12/14/2007

Fred Thompson on education policy

One of the good things about campaign season is that, if you look hard enough, you can uncover substantive debate on issues you care about.

Presidential candidate Fred Thompson's white paper on education caught my eye. It sums up several points of the conservative position on education reform.

The Tenth Amendment to the U.S. Constitution leaves education to the states, but thanks to President Lyndon Johnson's Elementary and Secondary Education Act of 1965, the establishment of the federal Department of Education by President Jimmy Carter, and of course the Sen. Edward Kennedy/George W. Bush No Child Left Behind Act, federal bureaucrats have reduced local school boards to choosing colors for the carpet and conducting excess levy referenda to fund teacher contracts and federal mandates.

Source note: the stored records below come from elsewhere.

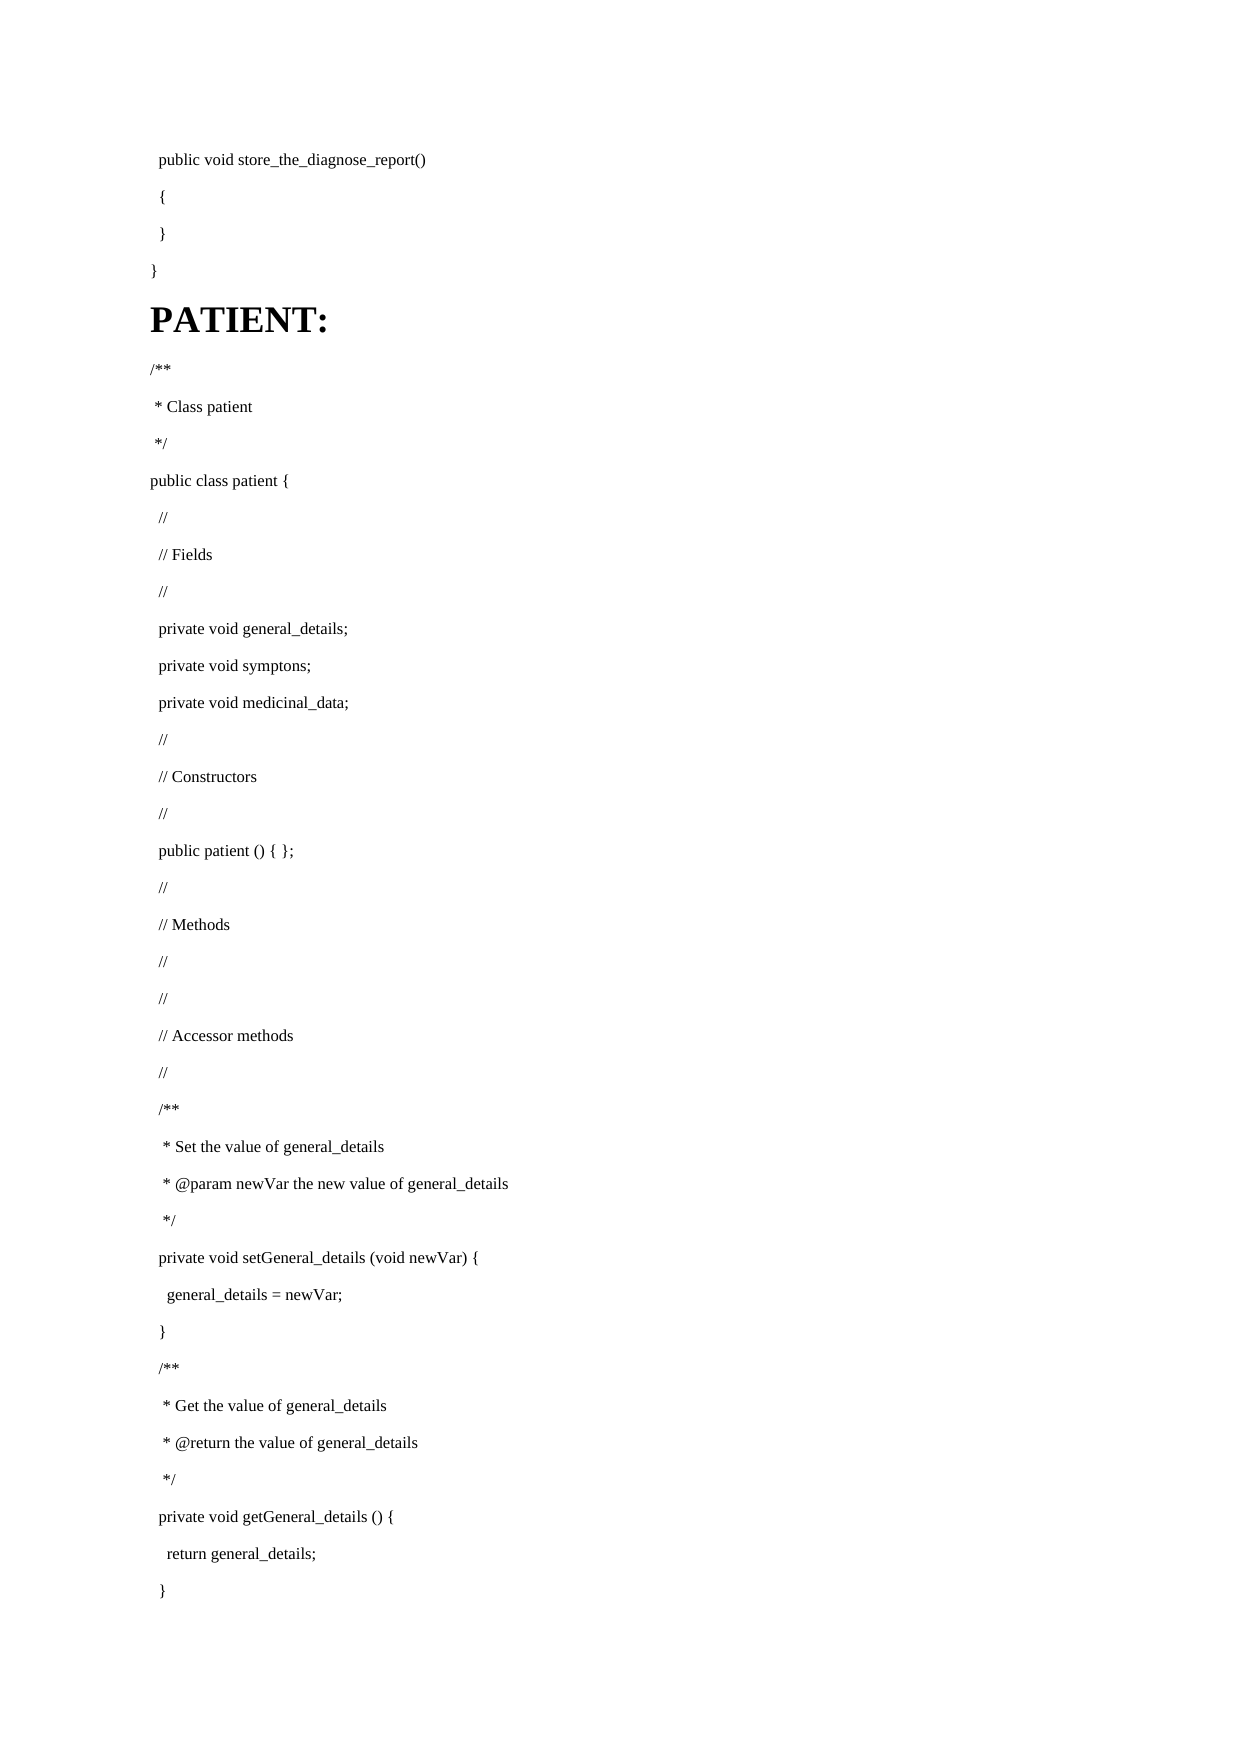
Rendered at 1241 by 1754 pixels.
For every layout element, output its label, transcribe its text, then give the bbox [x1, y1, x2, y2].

text // [150, 508, 1090, 527]
text PATIENT: [150, 298, 1090, 341]
text } [150, 261, 1090, 280]
text * @return the value of general_details [150, 1433, 1090, 1452]
text * Class patient [150, 397, 1090, 416]
text /** [150, 1100, 1090, 1119]
text private void setGeneral_details (void newVar) { [150, 1248, 1090, 1267]
text */ [150, 1469, 1090, 1489]
text // [150, 952, 1090, 971]
text private void general_details; [150, 619, 1090, 638]
text } [150, 1581, 1090, 1600]
text { [150, 187, 1090, 206]
text */ [150, 434, 1090, 453]
text // [150, 804, 1090, 823]
text // Fields [150, 545, 1090, 564]
text // [150, 730, 1090, 749]
text // Accessor methods [150, 1026, 1090, 1045]
text // [150, 582, 1090, 601]
text private void getGeneral_details () { [150, 1507, 1090, 1526]
text // [150, 1063, 1090, 1082]
text } [150, 224, 1090, 243]
text public void store_the_diagnose_report() [150, 150, 1090, 169]
text // Constructors [150, 767, 1090, 786]
text * Get the value of general_details [150, 1396, 1090, 1415]
text private void medicinal_data; [150, 693, 1090, 712]
text // Methods [150, 915, 1090, 934]
text return general_details; [150, 1543, 1090, 1563]
text private void symptons; [150, 656, 1090, 675]
text general_details = newVar; [150, 1285, 1090, 1304]
text /** [150, 1359, 1090, 1378]
text // [150, 989, 1090, 1008]
text */ [150, 1211, 1090, 1230]
text * @param newVar the new value of general_details [150, 1174, 1090, 1193]
text // [150, 878, 1090, 897]
text public patient () { }; [150, 841, 1090, 860]
text * Set the value of general_details [150, 1137, 1090, 1156]
text } [150, 1322, 1090, 1341]
text public class patient { [150, 471, 1090, 490]
text /** [150, 360, 1090, 379]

Fred Thompson would change the course of federal intervention in education. It would be like turning an ocean liner to be sure, but as presidents Johnson, Carter, and Geroge W. Bush have shown, the White House can have a profound effect on the schoolhouse for decades. Thompson's position recognizes practical and political realities of today's federal education system by not proposing an immediate abolition of the U.S. Department of Education (although we favor it), instead proposing a course correction in the form of block grants with accountability to replace today's increasingly onerous federal micromanagement of education.

From Thompson's education white paper:
State and local governments are closest to the parents, the kids, and the schools. They are best situated to implement changes and innovations that result in better educated children. A new, simplified, federal education block grant program with objective testing standards would bring us closer to reaching the shared goal of improving our schools, while preserving local control. We must begin by returning to our core principles of more parental control and choice, higher standards, and greater accountability as described below:

Empowering Parents, Teachers, and Local School Boards

  • Give parents the ability to choose the best setting situation to meet the needs of their children--whether in a public, private, religious, home or charter school setting.

  • Empower parents and provide choices through vouchers and tax credits.

  • Help educators and school boards by removing federal bureaucratic red-tape and paperwork.

Promoting Higher Standards for Academic Excellence

  • Give states greater flexibility to better measure individual student progress by encouraging the development of individualized state education plans.

  • Remove federal mandates that penalize states for adhering to higher academic standards.

  • Condition education funding on states setting objective, measurable test standards.

  • Encourage students to pursue careers in science, technology, engineering and math.

Ensuring Accountability within America's Education System

  • Measure individual student progress and provide assistance to those who need it.

  • Challenge America's children to succeed in the competitive global economy by offering advanced course-work and more focused educational opportunities.

  • Incentivize teachers who help close the achievement gap by rewarding them for serving in the most challenging schools.

  • Promote transparency to assess academic performance and share innovations in education.